Escaping High-order Saddles in Policy Optimization for Linear Quadratic Gaussian (LQG) Control

TL;DR

This paper proposes a perturbed policy gradient method tailored for LQG control, effectively escaping high-order saddle points and improving policy optimization in complex control scenarios.

Contribution

It introduces a novel reparameterization and perturbation technique specifically designed to escape high-order saddles in LQG policy optimization.

Findings

The method successfully escapes a broad class of high-order saddle points.

Reparameterization converts high-order saddles into strict saddles for easier escape.

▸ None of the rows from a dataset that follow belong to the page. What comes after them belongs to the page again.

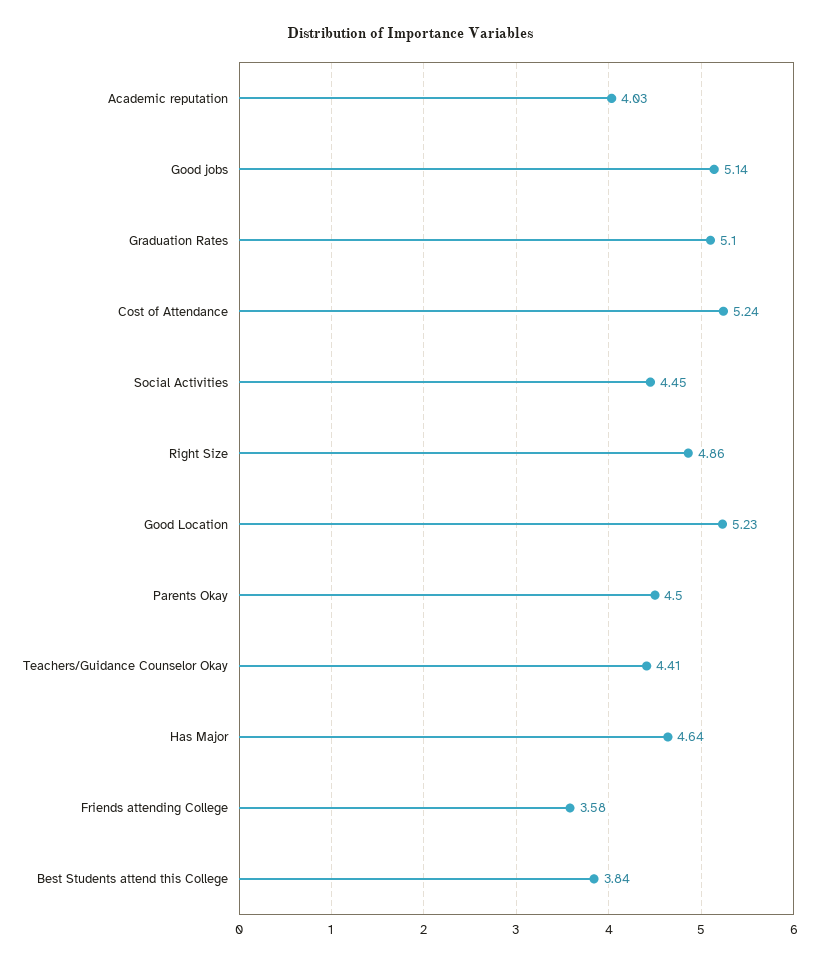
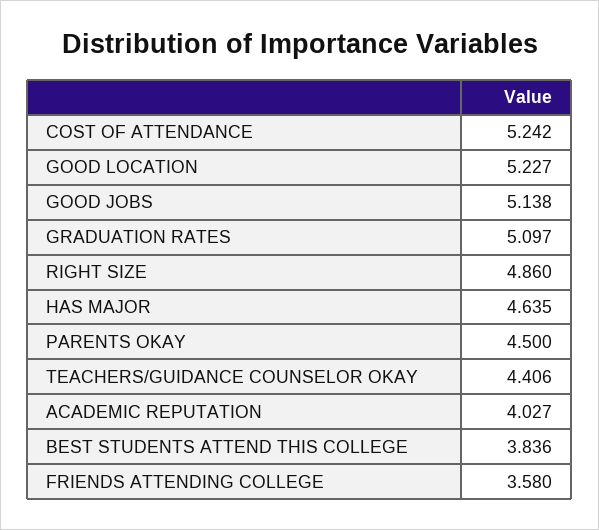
  {
    "Academic reputation": 4.027,
    "Good jobs": 5.138,
    "Graduation Rates": 5.097,
    "Cost of Attendance": 5.242,
-   "Social Activities": 4.45,
    "Right Size": 4.86,
    "Good Location": 5.227,
    "Parents Okay": 4.5,
    "Teachers/Guidance Counselor Okay": 4.406,
    "Has Major": 4.635,
    "Friends attending College": 3.58,
    "Best Students attend this College": 3.836
  }

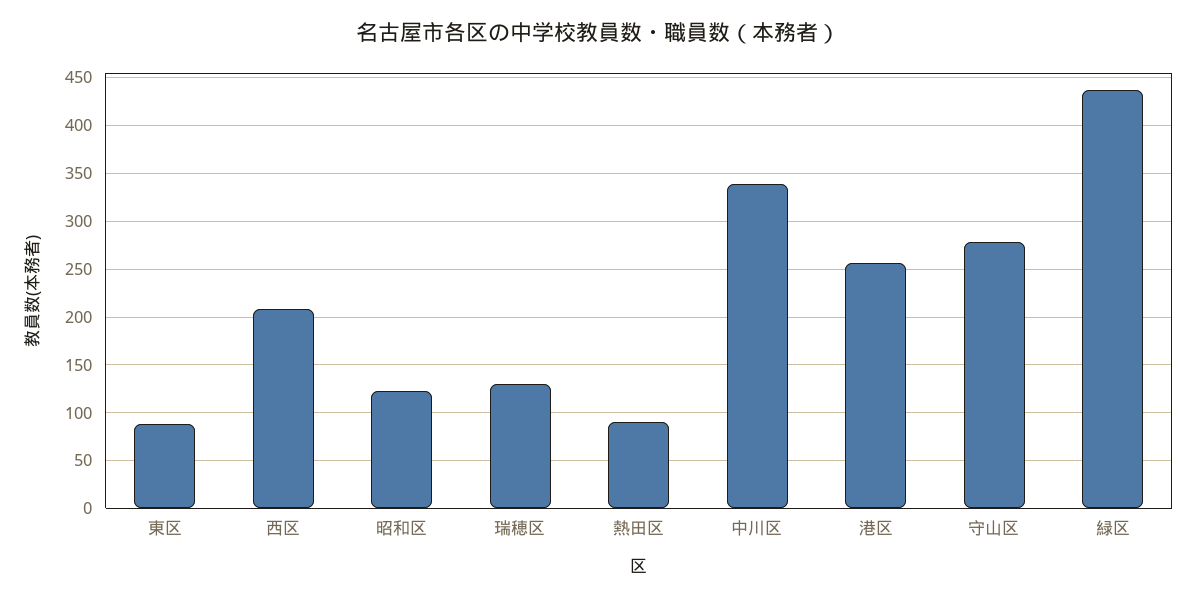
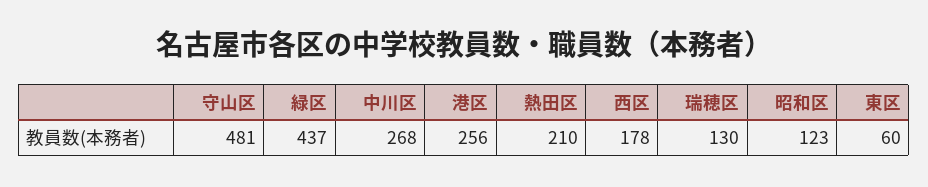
  {
-   "東区": 90,
+   "東区": 60,
-   "西区": 210,
+   "西区": 178,
    "昭和区": 123,
    "瑞穂区": 130,
-   "熱田区": 90,
+   "熱田区": 210,
-   "中川区": 340,
+   "中川区": 268,
    "港区": 256,
-   "守山区": 280,
+   "守山区": 481,
    "緑区": 437
  }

The approach is theoretically characterized and validated.

Abstract

First order policy optimization has been widely used in reinforcement learning. It guarantees to find the optimal policy for the state-feedback linear quadratic regulator (LQR). However, the performance of policy optimization remains unclear for the linear quadratic Gaussian (LQG) control where the LQG cost has spurious suboptimal stationary points. In this paper, we introduce a novel perturbed policy gradient (PGD) method to escape a large class of bad stationary points (including high-order saddles). In particular, based on the specific structure of LQG, we introduce a novel reparameterization procedure which converts the iterate from a high-order saddle to a strict saddle, from which standard random perturbations in PGD can escape efficiently. We further characterize the high-order saddles that can be escaped by our algorithm.